The resected and secured material must be delivered to the PDU within 72 hours of the end of the surgical procedure, preferably within 48 hours [11–13].

Tissue elements of importance for staging and assessment of surgery radicality (e.g. fragments of the pericardium, diaphragm, chest wall) or lesions that may be difficult to find during material preparation by a pathologist (e.g. ground-glass nodules, GGNs) should be marked in a way that allows for identification and proper collection of samples for microscopic evaluation [11, 12].

Each collected lymph node of a given station sent for pathomorphological examination should be placed in a separate container. This applies especially to fragmented material due to the risk of incorrect determination of the number of removed lymph nodes [14].

The attached referral form for pathomorphological examination should contain all data allowing for the identification of the patient and the material sent. Information on the type of procedure performed, the type of material collected, date and time of collection, and placement in the fixative is necessary. Clinical data on the current disease, location of lesions, and past medical history, especially regarding oncological diseases, including pathomorphological diagnosis and treatment, are also necessary [11–13].

Depending on the rules adopted at the center, it is possible to include information in the referral form about the need to provide material for EGFR gene status assessment, if required qualification criteria for adjuvant treatment with osimertinib are met.

Principles of sending surgical material for testing mutations in the EGFR gene

In patients with primary lung adenocarcinoma or another morphological form of NSCLC diagnosed in the postoperative material with a predominance of adenocarcinoma tissue (≥ 50%) and meeting the eligibility criteria for treatment with osimertinib (disease stage IBIIIA, radical surgery R0), EGFR gene status should be determined. The procedure for sending for EGFR gene status testing may vary, which results from different organizational protocols adopted in individual units. Possible protocols include sending for EGFR gene status testing by:

  • the surgeon who operated, together with attached consent to perform the genetic test or information about consent expressed by the patient, obtained upon admission to the hospital;
  • a designated person responsible for analysis of the results of all pathomorphological tests in the thoracic surgery center, together with attached consent to perform the genetic test or information about consent expressed by the patient, obtained upon admission to the hospital;
  • a pathologist evaluating the postoperative material, provided that the information about the need to assess EGFR gene mutation was included in the referral form for pathomorphological examination.

Information shown:

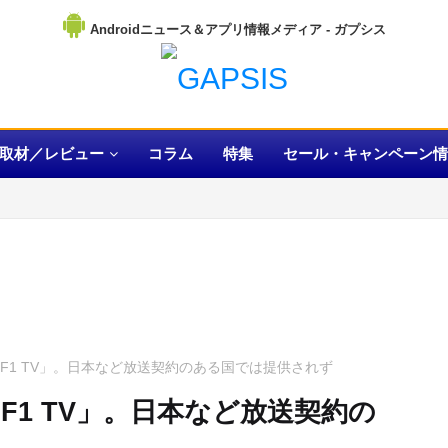
Androidニュース＆アプリ情報メディア
取材／レビュー
コラム
特集
セール・キャンペーン情
F1 TV」。日本など放送契約のある国では提供されず
F1 TV」。日本など放送契約の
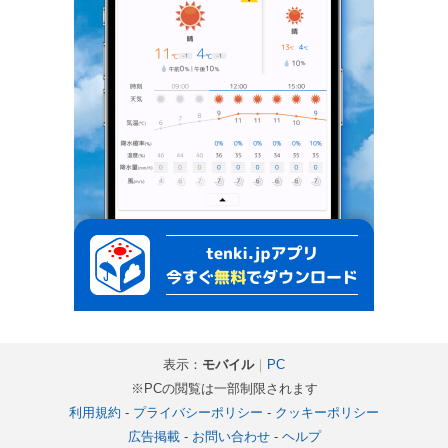
表示：
モバイル
｜
PC
※PCの閲覧は一部制限されます
利用規約
-
プライバシーポリシー
-
クッキーポリシー
広告掲載
-
お問い合わせ
-
ヘルプ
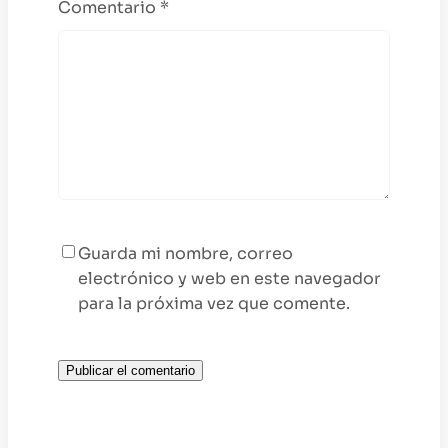
Comentario
*
Guarda mi nombre, correo
electrónico y web en este navegador
para la próxima vez que comente.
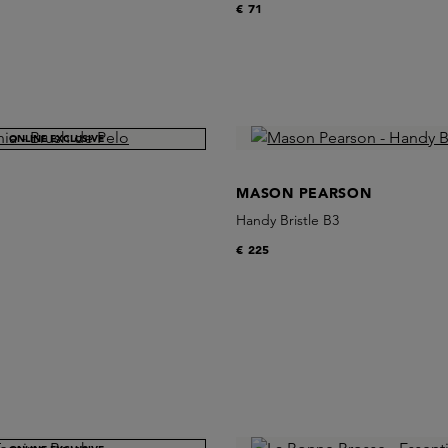
€ 71
ONLINE EXCLUSIVE
A
MASON PEARSON
Handy Bristle B3
€ 225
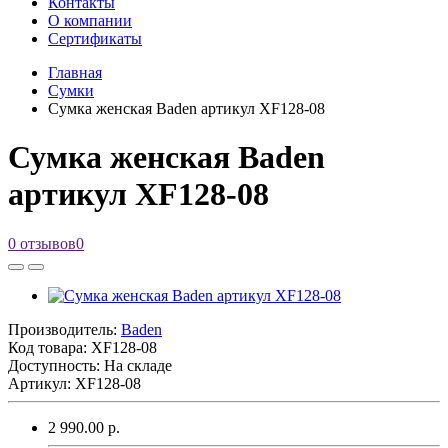
Контакты
О компании
Сертификаты
Главная
Сумки
Сумка женская Baden артикул XF128-08
Сумка женская Baden
артикул XF128-08
0 отзывов
0
Производитель:
Baden
Код товара:
XF128-08
Доступность: На складе
Артикул: XF128-08
2 990.00 р.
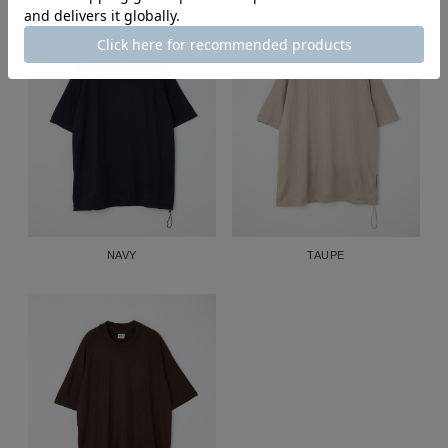
NAVY
TAUPE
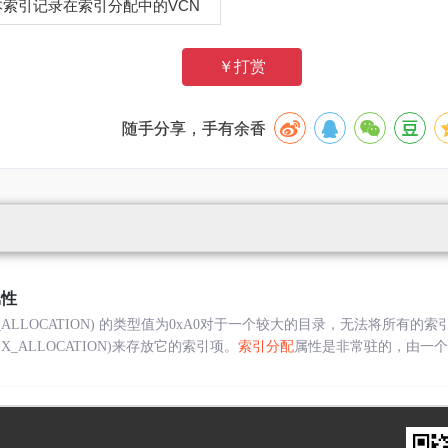
本索引记录在索引分配中的VCN
￥打赏
随手分享，手有余香
属性
EX_ALLOCATION) 的类型值为0xA0对于一个较大的目录，无法将所
EX_ALLOCATION)来存放它的索引项。
索引分配
属性是非常驻的，由一个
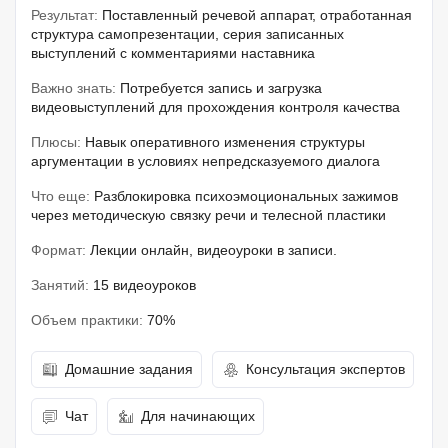
Результат:
Поставленный речевой аппарат, отработанная
структура самопрезентации, серия записанных
выступлений с комментариями наставника
Важно знать:
Потребуется запись и загрузка
видеовыступлений для прохождения контроля качества
Плюсы:
Навык оперативного изменения структуры
аргументации в условиях непредсказуемого диалога
Что еще:
Разблокировка психоэмоциональных зажимов
через методическую связку речи и телесной пластики
Формат:
Лекции онлайн, видеоуроки в записи.
Занятий:
15 видеоуроков
Объем практики:
70%
Домашние задания
Консультация экспертов
Чат
Для начинающих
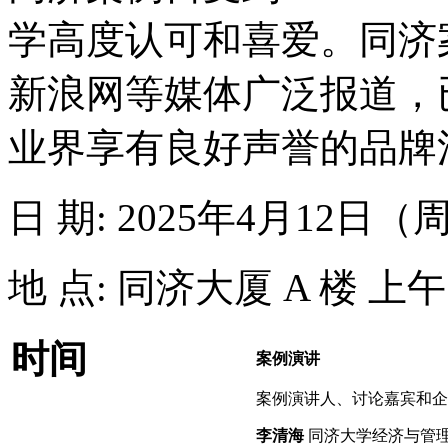
学高度认可和喜爱。同济
新浪网等媒体广泛报道，
业界享有良好声誉的品牌
日 期: 2025年4月12日（
地 点: 同济大厦 A 楼 上
时间
案例演讲
案例演讲人、讨论嘉宾和企
李清海
同济大学经济与管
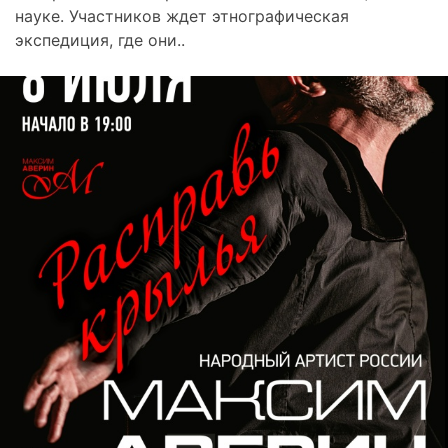
науке. Участников ждет этнографическая
экспедиция, где они..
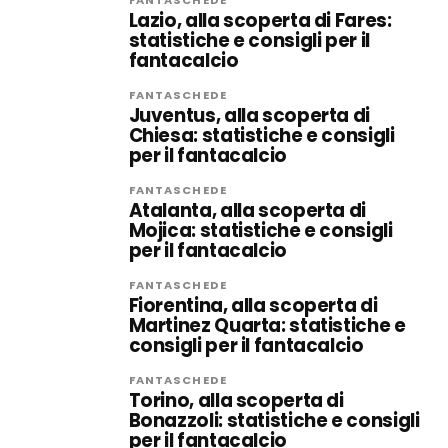
FANTASCHEDE
Lazio, alla scoperta di Fares:
statistiche e consigli per il
fantacalcio
FANTASCHEDE
Juventus, alla scoperta di
Chiesa: statistiche e consigli
per il fantacalcio
FANTASCHEDE
Atalanta, alla scoperta di
Mojica: statistiche e consigli
per il fantacalcio
FANTASCHEDE
Fiorentina, alla scoperta di
Martinez Quarta: statistiche e
consigli per il fantacalcio
FANTASCHEDE
Torino, alla scoperta di
Bonazzoli: statistiche e consigli
per il fantacalcio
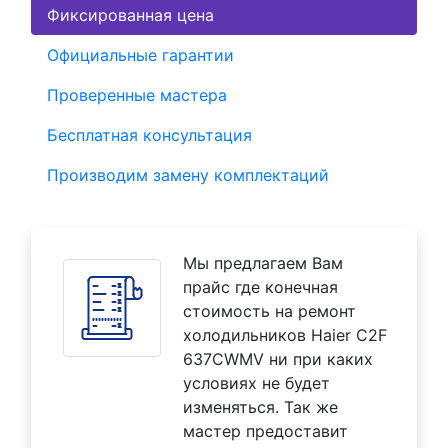
Фиксированная цена
Официальные гарантии
Проверенные мастера
Бесплатная консультация
Производим замену комплектаций
Мы предлагаем Вам
прайс где конечная
стоимость на ремонт
холодильников Haier C2F
637CWMV ни при каких
условиях не будет
изменяться. Так же
мастер предоставит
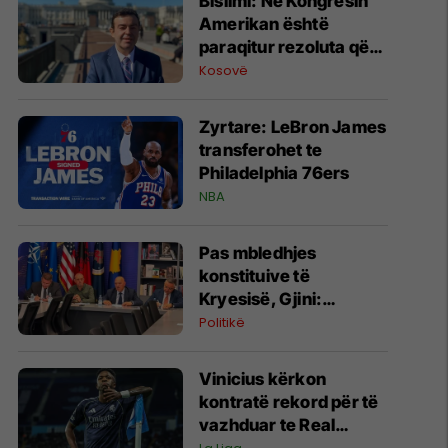
Bislimi: Në Kongresin
Amerikan është
paraqitur rezoluta që
kundërshton mbajtjen
Kosovë
e Asamblesë
Parlamentare të
Zyrtare: LeBron James
OSBE-së në Beograd
transferohet te
Philadelphia 76ers
NBA
Pas mbledhjes
konstituive të
Kryesisë, Gjini:
Gjashtë pikat e
Politikë
Aleancës janë të
panegociueshme
Vinicius kërkon
kontratë rekord për të
vazhduar te Real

Using the information:
a: Answer these questions from the text on sending surgical lung material:
(i) Within what time after the end of surgery must the resected material reach the PDU?
(ii) What should be placed in a separate container?
(iii) What minimum share of adenocarcinoma tissue does the text give for EGFR testing?
b: According to the text on sending surgical lung material, why should each lymph node be sent in its own container?
The rows have no connection to the text.

Per-task outputs:
a:
(i) Within 72 hours, preferably within 48 hours.
(ii) Each collected lymph node of a given station sent for pathomorphological examination.
(iii) At least 50% (≥ 50%).

b: Sharing a container risks an incorrect count of the lymph nodes removed. This risk applies especially to fragmented material.